List of tasks —
1 – Return the stretch of the frame-level loss thread from "sky1456723 commented 3" through "loss is used.", copied word for word.
2 – According to the frame-level loss thread, why does the code in train.py actually apply a frame-level loss? Explain in one to three sentences.

Text —
Whether frame-level loss is used？

sky1456723 / Pytorch-MBNet

A pytorch implementation of MBNET: MOS PREDICTION FOR SYNTHESIZED SPEECH WITH MEAN-BIAS NETWORK

61 stars 4 forks source link

Whether frame-level loss is used？ #2

Closed liushenme closed 3 years ago

liushenme commented 3 years ago

Hi,

In the paper MBNET: MOS PREDICTION FOR SYNTHESIZED SPEECH WITH MEAN-BIAS NETWORK, the author said the frame-level loss borrowed form MOSNet was used. But I can't find it in your code. I reproduced the frame-level loss and found that the effect is not good. So I want to ask if you have used this loss and how effective it is.

Liu

sky1456723 commented 3 years ago

Hi, liushenme In line 112 to 122 in train.py, the model output is of shape (batch, seq_len) (line 116 and 117), and the label to calculate MSE is repeated to shape (batch, seq_len). So when we calculate the MSE, actually the frame-level loss is used.

If you think that there are some mistakes in these lines, please let me know. Thank you.

Provided material —

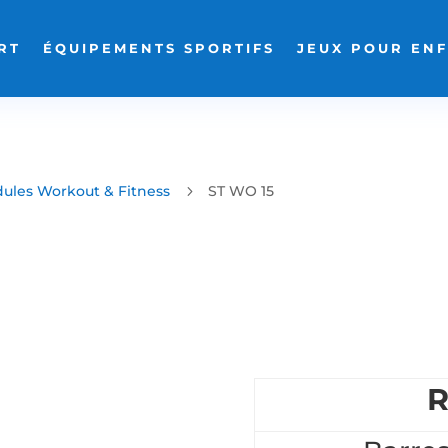
RT
ÉQUIPEMENTS SPORTIFS
JEUX POUR EN
ules Workout & Fitness
5
ST WO 15
R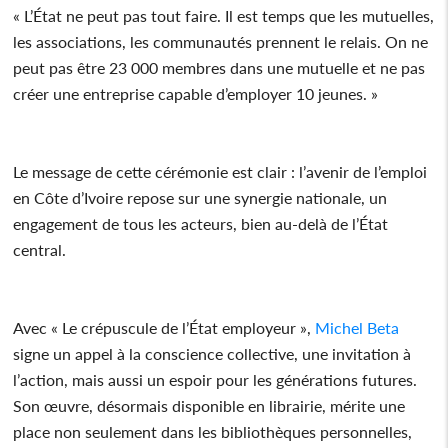
« L’État ne peut pas tout faire. Il est temps que les mutuelles,
les associations, les communautés prennent le relais. On ne
peut pas être 23 000 membres dans une mutuelle et ne pas
créer une entreprise capable d’employer 10 jeunes. »
Le message de cette cérémonie est clair : l’avenir de l’emploi
en Côte d’Ivoire repose sur une synergie nationale, un
engagement de tous les acteurs, bien au-delà de l’État
central.
Avec « Le crépuscule de l’État employeur »,
Michel Beta
signe un appel à la conscience collective, une invitation à
l’action, mais aussi un espoir pour les générations futures.
Son œuvre, désormais disponible en librairie, mérite une
place non seulement dans les bibliothèques personnelles,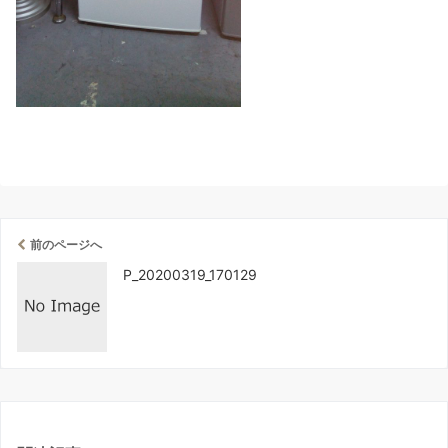
前のページへ
P_20200319_170129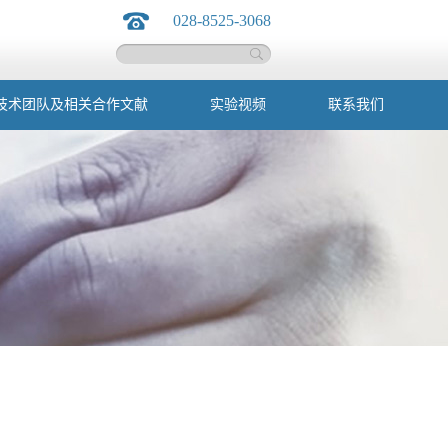
028-8525-3068
技术团队及相关合作文献
实验视频
联系我们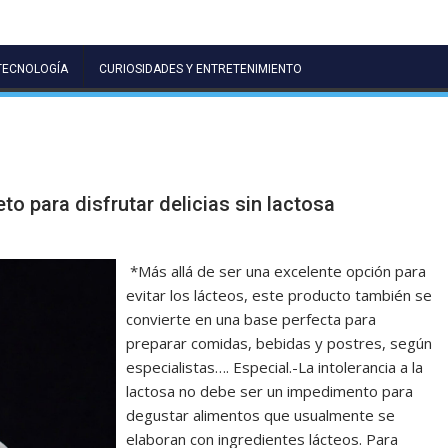
TECNOLOGÍA
CURIOSIDADES Y ENTRETENIMIENTO
to para disfrutar delicias sin lactosa
*Más allá de ser una excelente opción para
evitar los lácteos, este producto también se
convierte en una base perfecta para
preparar comidas, bebidas y postres, según
especialistas…. Especial.-La intolerancia a la
lactosa no debe ser un impedimento para
degustar alimentos que usualmente se
elaboran con ingredientes lácteos. Para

Numbered answers —
1 –
sky1456723 commented 3 years ago

Hi, liushenme In line 112 to 122 in train.py, the model output is of shape (batch, seq_len) (line 116 and 117), and the label to calculate MSE is repeated to shape (batch, seq_len). So when we calculate the MSE, actually the frame-level loss is used.

2 – In lines 112 to 122 of train.py, the model output has shape (batch, seq_len), and the label used for the MSE is repeated to that same shape. The MSE is therefore computed at every frame, which makes it a frame-level loss.